Aim of the exercise
Restate each line below word for word, skipping every picture.

Available data
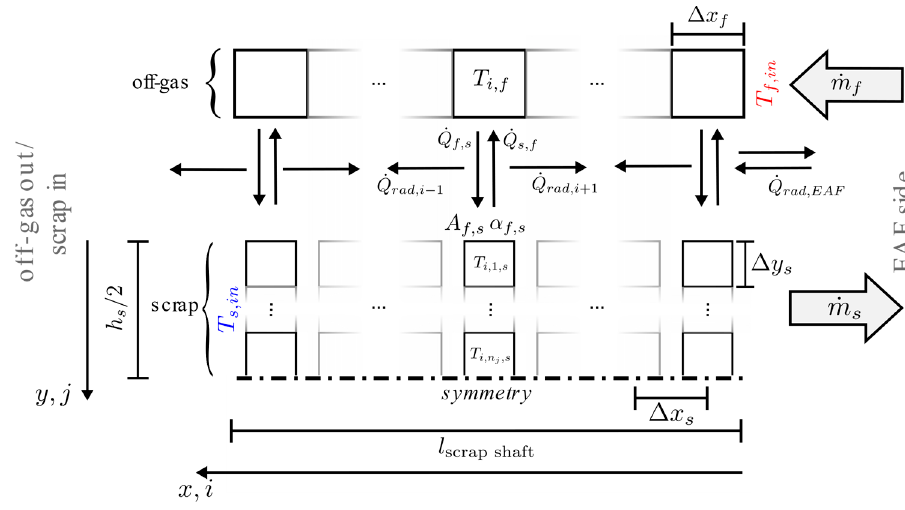
Figure 5. Modeling scheme of the 1D(–1D) model.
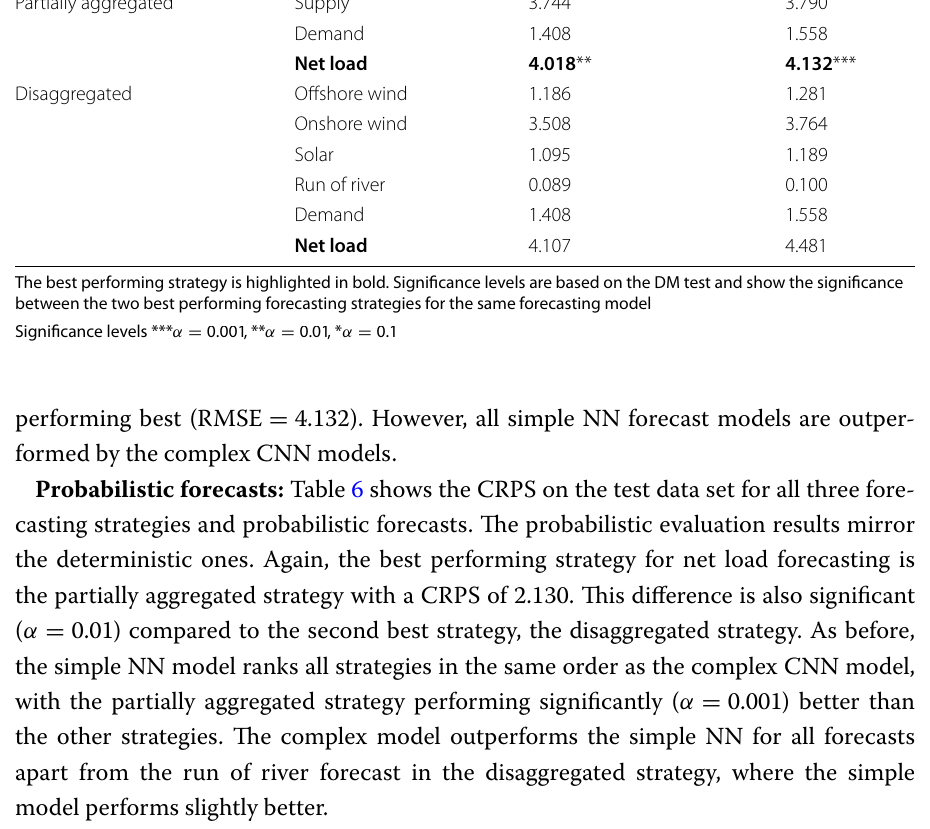
Table 5 RMSE calculated on the test set for the different deterministic forecasting strategies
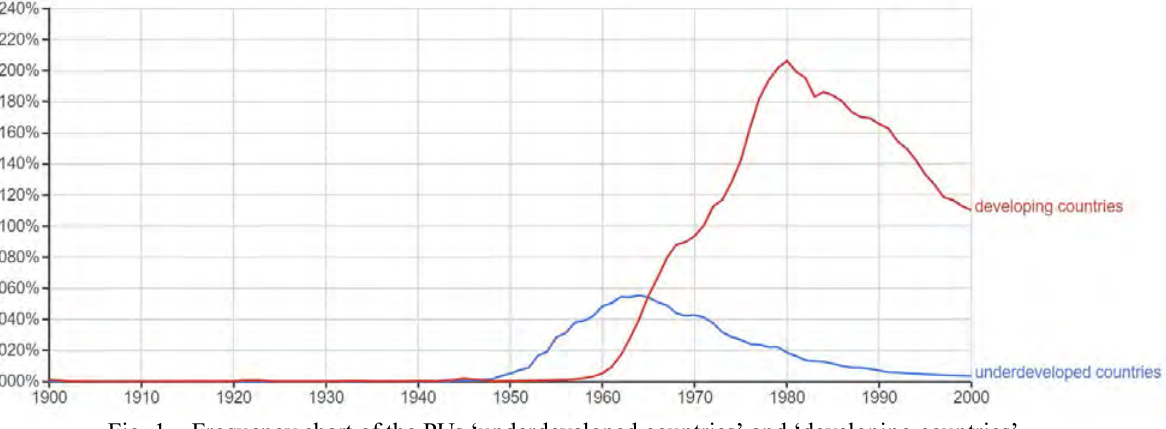
Fig. 1 – Frequency chart of the PUs ‘underdeveloped countries’ and ‘developing countries’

Expected output
Figure 5. Modeling scheme of the 1D(–1D) model.
Table 5 RMSE calculated on the test set for the different deterministic forecasting strategies
Fig. 1 – Frequency chart of the PUs ‘underdeveloped countries’ and ‘developing countries’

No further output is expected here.